There is a lesson here for conservatives hoping to regain the policy initiative. Gov. Ehrlich did not mention the names Mark Foley, Bob Ney, Randy "Duke" Cunningham or Tom DeLay--the four Republican congressmen forced to resign amid scandal over the past year--or even that of disgraced former lobbyist Jack Abramoff. But looking over his election results it becomes clear that when unprincipled Republicanism is allowed to dominate in Washington, conservatives outside of the Beltway will be made to pay a price of it.
The temptation may be to lay blame for the election results at the feet of President Bush. And Gov. Ehrlich might well have paid a political price for being in the same party as a president waging an increasingly unpopular war--though the governor will not point a finger at the White House and still displays in his office photos of both the former and the current President Bush. But then at least the president has traded away popularity for a principled stand on national security. It becomes infinitely more difficult for even a popular Republican incumbent to survive in a state dominated by Democrats when a Republican Congress makes the party unpopular by abandoning its principles.

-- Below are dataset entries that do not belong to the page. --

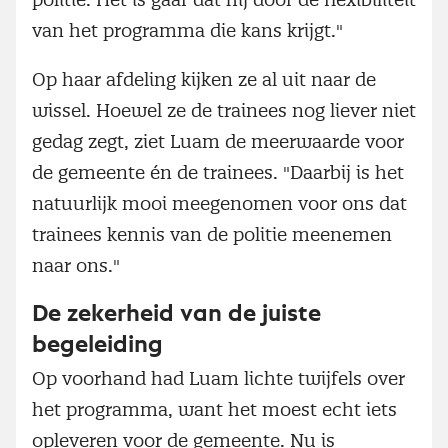
van het programma die kans krijgt."
Op haar afdeling kijken ze al uit naar de
wissel. Hoewel ze de trainees nog liever niet
gedag zegt, ziet Luam de meerwaarde voor
de gemeente én de trainees. "Daarbij is het
natuurlijk mooi meegenomen voor ons dat
trainees kennis van de politie meenemen
naar ons."
De zekerheid van de juiste
begeleiding
Op voorhand had Luam lichte twijfels over
het programma, want het moest echt iets
opleveren voor de gemeente. Nu is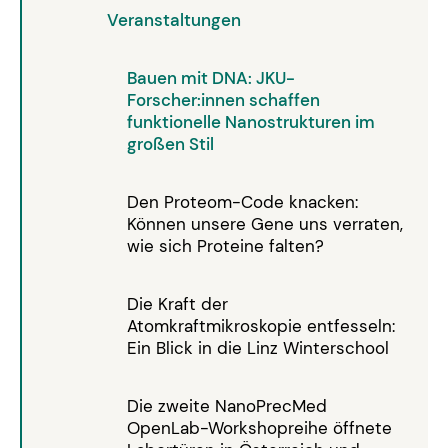
Veranstaltungen
Bauen mit DNA: JKU-
Forscher:innen schaffen
funktionelle Nanostrukturen im
großen Stil
Den Proteom-Code knacken:
Können unsere Gene uns verraten,
wie sich Proteine falten?
Die Kraft der
Atomkraftmikroskopie entfesseln:
Ein Blick in die Linz Winterschool
Die zweite NanoPrecMed
OpenLab-Workshopreihe öffnete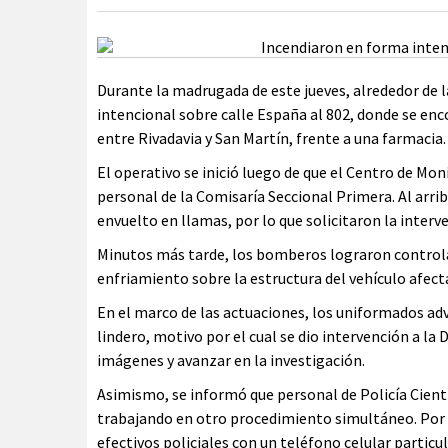
Durante la madrugada de este jueves, alrededor de la
intencional sobre calle España al 802, donde se e
entre Rivadavia y San Martín, frente a una farmacia.
El operativo se inició luego de que el Centro de Mon
personal de la Comisaría Seccional Primera. Al arrib
envuelto en llamas, por lo que solicitaron la inter
Minutos más tarde, los bomberos lograron controlar 
enfriamiento sobre la estructura del vehículo afect
En el marco de las actuaciones, los uniformados advi
lindero, motivo por el cual se dio intervención a la 
imágenes y avanzar en la investigación.
Asimismo, se informó que personal de Policía Cientí
trabajando en otro procedimiento simultáneo. Por e
efectivos policiales con un teléfono celular particul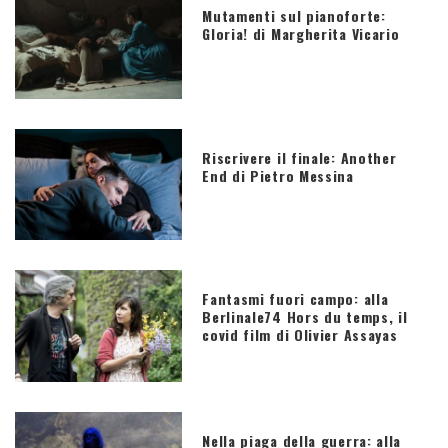
Mutamenti sul pianoforte:
Gloria! di Margherita Vicario
Riscrivere il finale: Another
End di Pietro Messina
Fantasmi fuori campo: alla
Berlinale74 Hors du temps, il
covid film di Olivier Assayas
Nella piaga della guerra: alla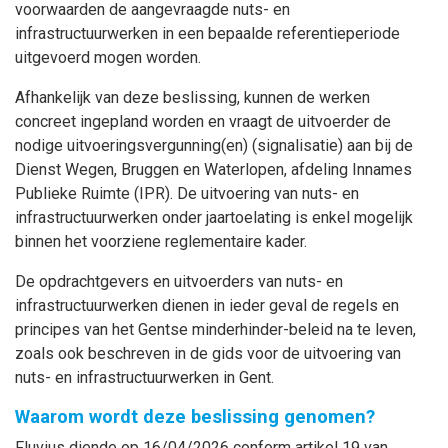
voorwaarden de aangevraagde nuts- en
infrastructuurwerken in een bepaalde referentieperiode
uitgevoerd mogen worden.
Afhankelijk van deze beslissing, kunnen de werken
concreet ingepland worden en vraagt de uitvoerder de
nodige uitvoeringsvergunning(en) (signalisatie) aan bij de
Dienst Wegen, Bruggen en Waterlopen, afdeling Innames
Publieke Ruimte (IPR). De uitvoering van nuts- en
infrastructuurwerken onder jaartoelating is enkel mogelijk
binnen het voorziene reglementaire kader.
De opdrachtgevers en uitvoerders van nuts- en
infrastructuurwerken dienen in ieder geval de regels en
principes van het Gentse minderhinder-beleid na te leven,
zoals ook beschreven in de gids voor de uitvoering van
nuts- en infrastructuurwerken in Gent.
Waarom wordt deze beslissing genomen?
Fluvius diende op 16/04/2026 conform artikel 19 van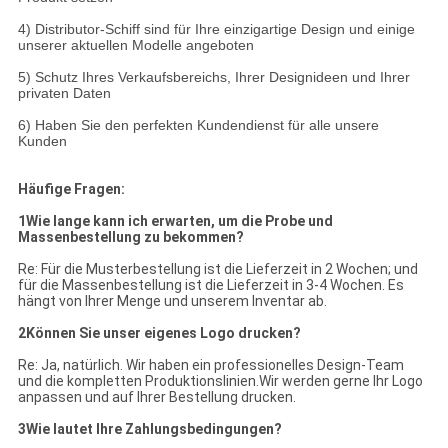
4) Distributor-Schiff sind für Ihre einzigartige Design und einige
unserer aktuellen Modelle angeboten
5) Schutz Ihres Verkaufsbereichs, Ihrer Designideen und Ihrer
privaten Daten
6) Haben Sie den perfekten Kundendienst für alle unsere
Kunden
Häufige Fragen:
1Wie lange kann ich erwarten, um die Probe und
Massenbestellung zu bekommen?
Re: Für die Musterbestellung ist die Lieferzeit in 2 Wochen; und
für die Massenbestellung ist die Lieferzeit in 3-4 Wochen. Es
hängt von Ihrer Menge und unserem Inventar ab.
2Können Sie unser eigenes Logo drucken?
Re: Ja, natürlich. Wir haben ein professionelles Design-Team
und die kompletten Produktionslinien.Wir werden gerne Ihr Logo
anpassen und auf Ihrer Bestellung drucken.
3Wie lautet Ihre Zahlungsbedingungen?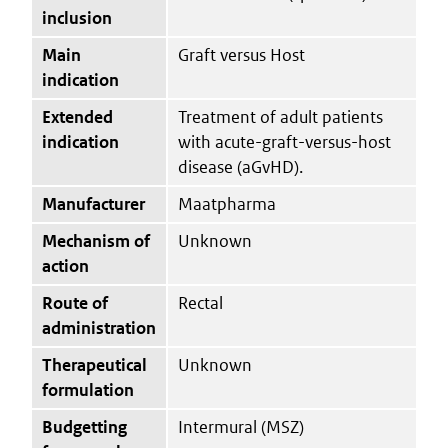
inclusion
Main
Graft versus Host
indication
Extended
Treatment of adult patients
indication
with acute-graft-versus-host
disease (aGvHD).
Manufacturer
Maatpharma
Mechanism of
Unknown
action
Route of
Rectal
administration
Therapeutical
Unknown
formulation
Budgetting
Intermural (MSZ)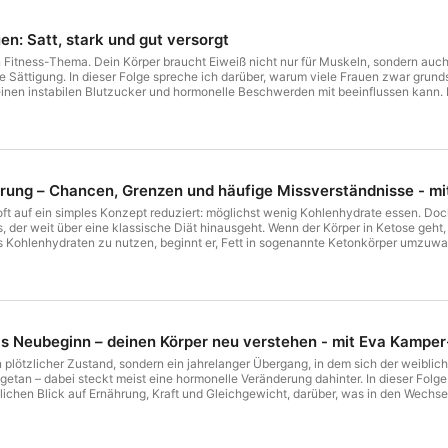
en: Satt, stark und gut versorgt
 ein Fitness-Thema. Dein Körper braucht Eiweiß nicht nur für Muskeln, sondern a
e Sättigung. In dieser Folge spreche ich darüber, warum viele Frauen zwar grun
einen instabilen Blutzucker und hormonelle Beschwerden mit beeinflussen kann. D
as Protein mit Sättigung, Blutzucker und Heißhunger zu tun hat warum ein prot
innvoll sind was Bioverfügbarkeit bedeutet worauf du bei pflanzlichem Protein ach
t machst warum High-Protein-Produkte nicht automatisch gesund sind und wie du 
ieser Folge denkst: „Okay, ich möchte mehr Eiweiß essen – aber bitte alltagstau
nau richtig für dich. Darin zeige ich dir auf 111 Seiten, wie du eiweißreiche Mahlz
 satt machen, deinen Blutzucker stabiler halten und ohne typischen Protein-
ung – Chancen, Grenzen und häufige Missverständnisse - mit 
ft auf ein simples Konzept reduziert: möglichst wenig Kohlenhydrate essen. Doch
der weit über eine klassische Diät hinausgeht. Wenn der Körper in Ketose geht,
 Kohlenhydraten zu nutzen, beginnt er, Fett in sogenannte Ketonkörper umzuwa
orgen. Genau deshalb wird die ketogene Ernährung seit vielen Jahren auch thera
metabolischer Gesundheit, neurologischen Erkrankungen und Insulinresistenz erf
n und Keto-Expertin Julia Tulipan, die sich seit über 10 Jahren intensiv mit ke
Körper passiert, wenn wir in Ketose gehenwarum Ketonkörper mehr sind als nur 
lche Rolle Ketose bei metabolischer Gesundheit und Insulinresistenz spielen k
en Einsatzgebiete aktuell wissenschaftlich untersucht werdenwie sich ketogen
s Neubeginn – deinen Körper neu verstehen - mit ⁠Eva Kampe
r viele Menschen beim Einstieg in Keto machenund für wen ketogene Ernährung si
sel und richtet sich an alle, die verstehen möchten, was hinter ketogener Ernäh
 plötzlicher Zustand, sondern ein jahrelanger Übergang, in dem sich der weibli
getan – dabei steckt meist eine hormonelle Veränderung dahinter. In dieser Fol
ichen Blick auf Ernährung, Kraft und Gleichgewicht, darüber, was in den Wechsel
können. – warum die Wechseljahre für viele Frauen wie ein „zusätzliches Proble
arum weniger essen und mehr Kontrolle oft alles verschärfen – den Perspektivwe
ilität bringen – warum Protein, Darmgesundheit und Blutzucker jetzt besonders wi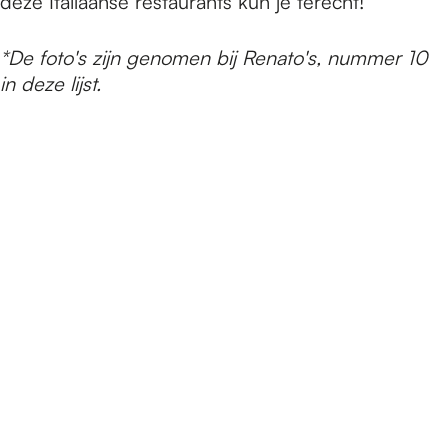
e
deze Italiaanse restaurants kun je terecht!
*De foto's zijn genomen bij Renato's, nummer 10
p
in deze lijst.
a
g
e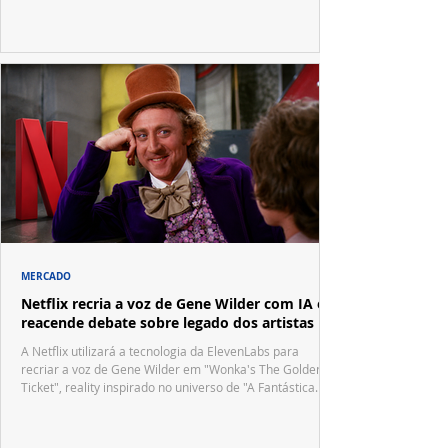
festivais internacionais.
MERCADO
Netflix recria a voz de Gene Wilder com IA e
reacende debate sobre legado dos artistas
A Netflix utilizará a tecnologia da ElevenLabs para
recriar a voz de Gene Wilder em "Wonka's The Golden
Ticket", reality inspirado no universo de "A Fantástica
Fábrica de Chocolate".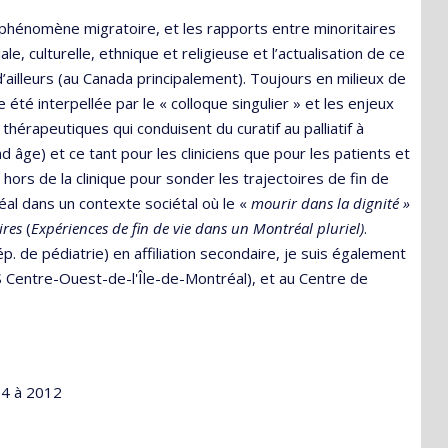
phénomène migratoire, et les rapports entre minoritaires
le, culturelle, ethnique et religieuse et l’actualisation de ce
t d’ailleurs (au Canada principalement). Toujours en milieux de
te été interpellée par le « colloque singulier » et les enjeux
hérapeutiques qui conduisent du curatif au palliatif à
d âge) et ce tant pour les cliniciens que pour les patients et
 hors de la clinique pour sonder les trajectoires de fin de
réal dans un contexte sociétal où le «
mourir dans la dignité »
aires
(
Expériences de fin de vie dans un Montréal pluriel)
.
. de pédiatrie) en affiliation secondaire, je suis également
S Centre-Ouest-de-l'Île-de-Montréal), et au Centre de
04 à 2012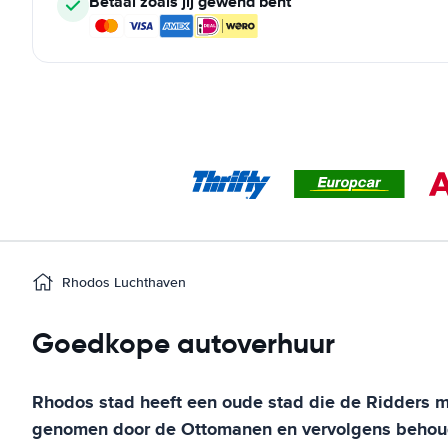
Betaal zoals jij gewend bent
Rhodos Luchthaven
Goedkope autoverhuur
Rhodos stad heeft een oude stad die de Ridders mi
genomen door de Ottomanen en vervolgens behoude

The damage from that may run much deeper than the loss of Congress and may take a lot more than winning back support among independent voters. Four years ago Mr. Ehrlich won an upset victory and appeared ready to return conservatism to a state that had come to be dominated by a brand of liberal politics better associated with Massachusetts. He even beat a Kennedy, then-Lt. Gov. Kathleen Kennedy Townsend. His running mate, Michael Steele, became the first African-American ever elected statewide in Maryland. His election carried with it the promise of planting conservative roots in liberal territory and perhaps even winning significant support for the GOP within the black community--two necessary steps if the GOP was to solidify itself as the majority party.
Now that's all been undone. Along with voting Gov. Ehrlich out of office, Maryland voters handed defeats to Mr. Steele, who was running for Senate, and to down-ballot Republicans who had hoped to pick up seats in the state Legislature. Not parsing words, the governor described it as "a wipeout election."
Mr. Miniter is assistant editor of OpinionJournal.com. His column appears Tuesdays.